Salazar sees hope on water issue

The interior secretary, who visited Georgia, knows tri-state battles.

The Atlanta Journal-Constitution

Friday, May 29, 2009

Interior Secretary Ken Salazar, in Georgia to discuss the longstanding water war between Georgia, Alabama and Florida, waged a tri-state water war of his own out West, he said.

As a former attorney general for Colorado, Salazar helped hash out a water-allocation plan between Colorado, Kansas and Nebraska, which had been feuding since 1984. The combatants spent $60 million on lawyers and engineers —- efforts that “did not yield a single drop of water,” Salazar said.

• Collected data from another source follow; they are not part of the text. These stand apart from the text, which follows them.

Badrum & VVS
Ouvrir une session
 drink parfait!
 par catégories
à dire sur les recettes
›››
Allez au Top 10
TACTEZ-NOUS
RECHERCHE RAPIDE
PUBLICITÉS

But the western states’ success in finding a solution makes Georgia Gov. Sonny Perdue optimistic about doing the same here, Perdue spokesman Bert Brantley said. “The governor sees wide opportunity for us to make some real progress,” Brantley said.

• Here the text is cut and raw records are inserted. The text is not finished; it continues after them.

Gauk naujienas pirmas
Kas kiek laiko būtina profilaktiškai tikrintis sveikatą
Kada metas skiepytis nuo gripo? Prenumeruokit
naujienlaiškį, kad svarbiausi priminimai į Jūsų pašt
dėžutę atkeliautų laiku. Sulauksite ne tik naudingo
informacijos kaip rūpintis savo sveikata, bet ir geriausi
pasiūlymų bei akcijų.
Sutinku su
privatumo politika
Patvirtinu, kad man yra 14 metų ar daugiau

Georgia, Florida and Alabama have been fighting over who controls the Apalachicola-Chattahoochee-Flint River —- an argument tied to how metro Atlanta manages its water.

At a court hearing in Jacksonville, Fla., earlier this month, Senior U.S. District Judge Paul Magnuson criticized the U.S. Army Corps of Engineers for taking decades to determine how to allocate water from Lake Lanier. The lake is the source of drinking water for more than 3 million people living in North Georgia and metro Atlanta. Magnuson predicted it would take some time before he issues a ruling.

While in Washington a couple of months ago, Perdue approached Salazar about the water war. Salazar spent the day in Georgia on Wednesday, touring Lake Lanier and other places while discussing water issues. He said he would discuss the tri-state water issue with Florida Gov. Charlie Crist, whom he was scheduled to visit Thursday.